Nasi pracownicy pili alkohol już po pracy - zarzeka się kierownictwo cyrku, który zawalił się pod naporem wichury.
Cyrk do Opola Lubelskiego zjechał w piątek przed południem. Pracownicy obsługi technicznej szybko postawili namiot. Na przedstawienie przyszło około 300 osób. Spektakl rozpoczął się o 17.30. Kilka minut później niebo pociemniało, a w namiot uderzyła trąba powietrzna. Konstrukcja zawaliła się na widzów - pisaliśmy o tym w sobotę.
Jak tylko karetki zabrały rannych do szpitali, policja zainteresowała się pracownikami cyrku. Okazało się, że pięciu z nich jest nietrzeźwych. Mieli od 0,3 do 2,8 promila. Zostali zatrzymani, a jak wytrzeźwieli, przesłuchali ich policjanci. W sobotę byli już wolni. - Będziemy ustalać, czy byli pijani przy stawianiu cyrku - mówi Renata Laszczka-Rusek z lubelskiej policji.
Kierownictwo cyrku twierdzi, że pracownicy pili dopiero po pracy. - Ekipa techniczna postawiła konstrukcję i namiot wczesnym popołudniem - mówi Elżbieta Sławik, współwłaścicielka cyrku "Safari”. - Nikt z moich pracowników nie pił alkoholu podczas pracy.
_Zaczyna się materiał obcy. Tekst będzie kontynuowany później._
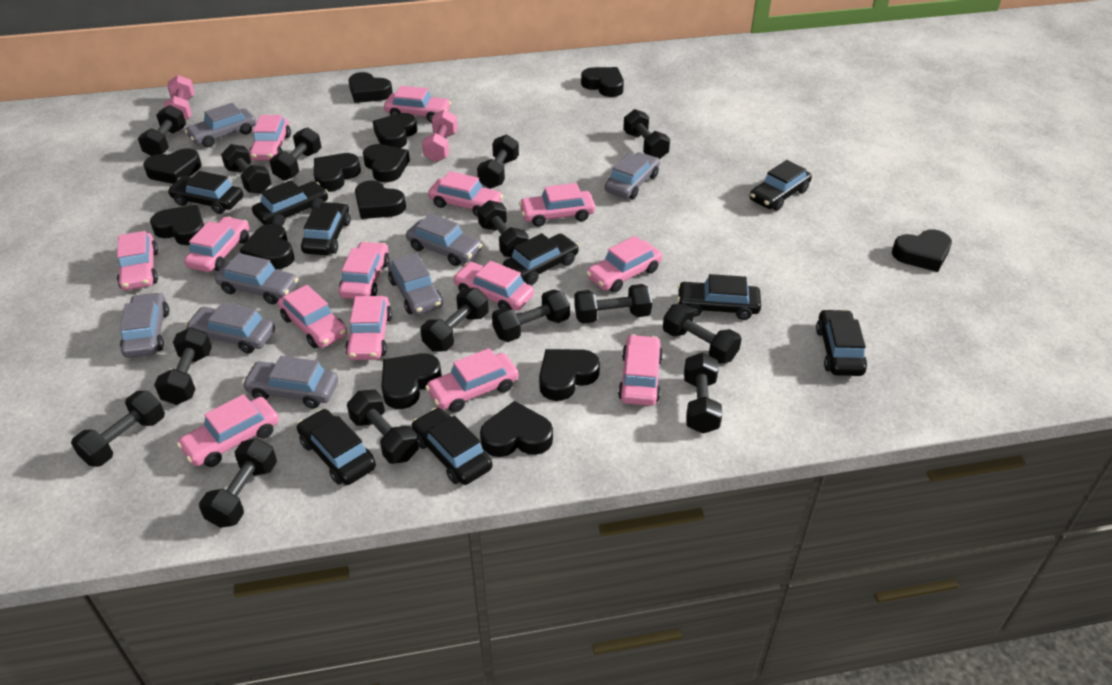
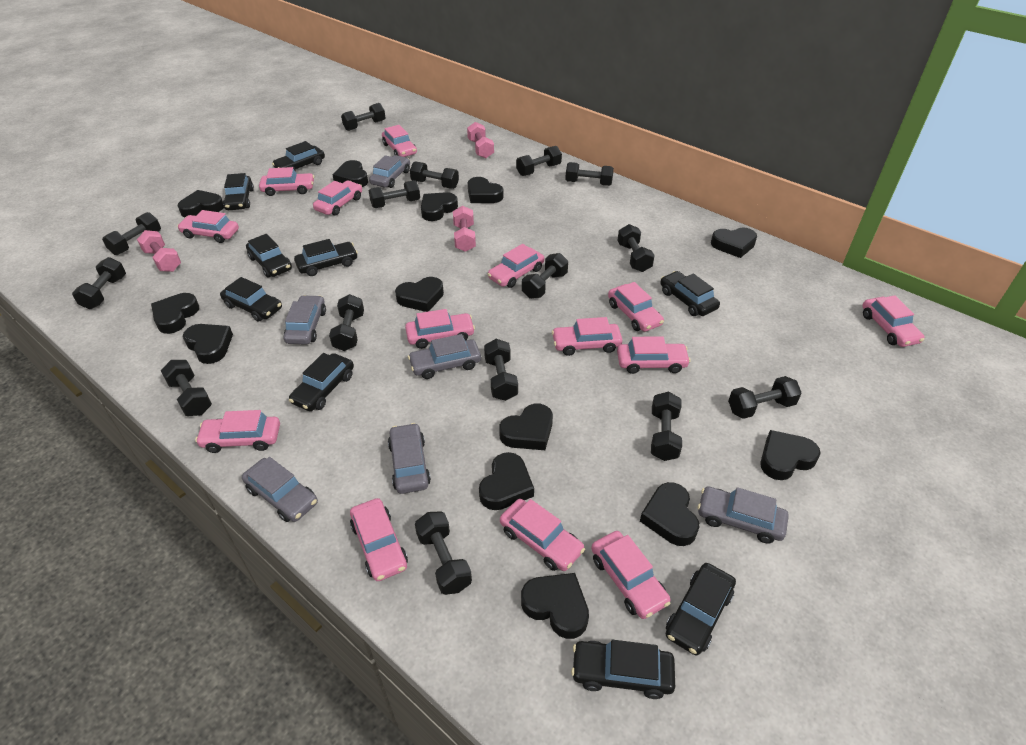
grey car: [120,292,169,358] [185,103,256,147] [185,302,275,353] [215,253,298,304] [242,356,338,409] [388,253,443,315] [406,213,482,266] [605,152,660,199] = 8 -> [242,457,318,522] [284,295,326,345] [369,155,410,188] [388,423,431,494] [408,334,481,379] [698,486,789,543] = 6
pink dumbbell: [163,75,195,121] [422,109,458,162] = 2 -> [137,230,181,272] [453,206,476,252] [467,122,494,158] = 3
Potem mieli wolne, a przecież wtedy ja ich pilnować nie będę.
- Owszem, napiłem się, ale dopiero po akcji ratunkowej. Byłem zmarznięty i zmoczony - tłumaczy się Jacek Saługa, jeden ze zbadanych alkomatem. - Jestem tu muzykiem, nie rozstawiam namiotów.
Na potrzeby śledztwa miejsce katastrofy obejrzeli biegli. Mają ocenić, czy konstrukcję namiotu postawiono prawidłowo. Wczoraj policja przesłuchała około 20 pracowników cyrku. Niektórych już drugi raz.
Z blisko 40 osób, które ucierpiały w katastrofie, hospitalizowanych jest jeszcze pięć. Trójka najmłodszych dochodzi do siebie w Dziecięcym Szpitalu Klinicznym w Lublinie. W klinice w Lublinie leży też ciężko ranna kobieta.